2 1 2010-02-01 2010-01-01 2010-03-06 65 349.
3 1 2010-03-01 2010-01-01 2010-03-06 65 349.
4 2 2011-01-01 2011-01-09 2011-04-09 91 469.
5 2 2011-02-01 2011-01-09 2011-04-09 91 469.
6 2 2011-03-01 2011-01-09 2011-04-09 91 469.
7 2 2011-04-01 2011-01-09 2011-04-09 91 469.

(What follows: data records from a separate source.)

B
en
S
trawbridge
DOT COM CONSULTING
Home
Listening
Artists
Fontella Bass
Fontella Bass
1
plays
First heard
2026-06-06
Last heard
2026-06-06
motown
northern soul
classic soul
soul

Now to get to the end result. need to use case_when, ifelse doesn't return the data in date format for some reason. The case_when replace set the correct start and end dates (I assume you need the exact start date, not the first of the month, otherwise adjust code to use dates_month instead.) I create an amount per day (amt_pd) variable to be able to multiply this with the number of days in the month to get the pro-rata amount for the number of days in the month.
df_end <- df_extended %>%
mutate(dateEnd = case_when(last_day(dates_month) <= dateEnd ~ last_day(dates_month),
TRUE ~ dateEnd),
dateStart = case_when(dates_month <= dateStart ~ dateStart,
TRUE ~ dates_month),
amt_pd = Amt / length,
length = dateEnd - dateStart + 1,
Amt = amt_pd * length) %>%
select(-c(dates_month, amt_pd)) # get rid of not needed columns
df_end
# A tibble: 7 x 5
# Groups: id [2]
id dateStart dateEnd length Amt
<int> <date> <date> <time> <time>
1 1 2010-01-01 2010-01-31 31 166.350769230769
2 1 2010-02-01 2010-02-28 28 150.252307692308
3 1 2010-03-01 2010-03-06 6 32.1969230769231
4 2 2011-01-09 2011-01-31 23 118.462637362637
5 2 2011-02-01 2011-02-28 28 144.215384615385
6 2 2011-03-01 2011-03-31 31 159.667032967033
7 2 2011-04-01 2011-04-09 9 46.354945054945
All of this could be done in one go. But if you have 15 million rows it might be better to see if the intermediate steps work. Also note that pad has a break_above option.
This is a numeric value that indicates the number of rows in millions
above which the function will break. Safety net for situations where
the interval is different than expected and padding yields a very
large dataframe, possibly overflowing memory.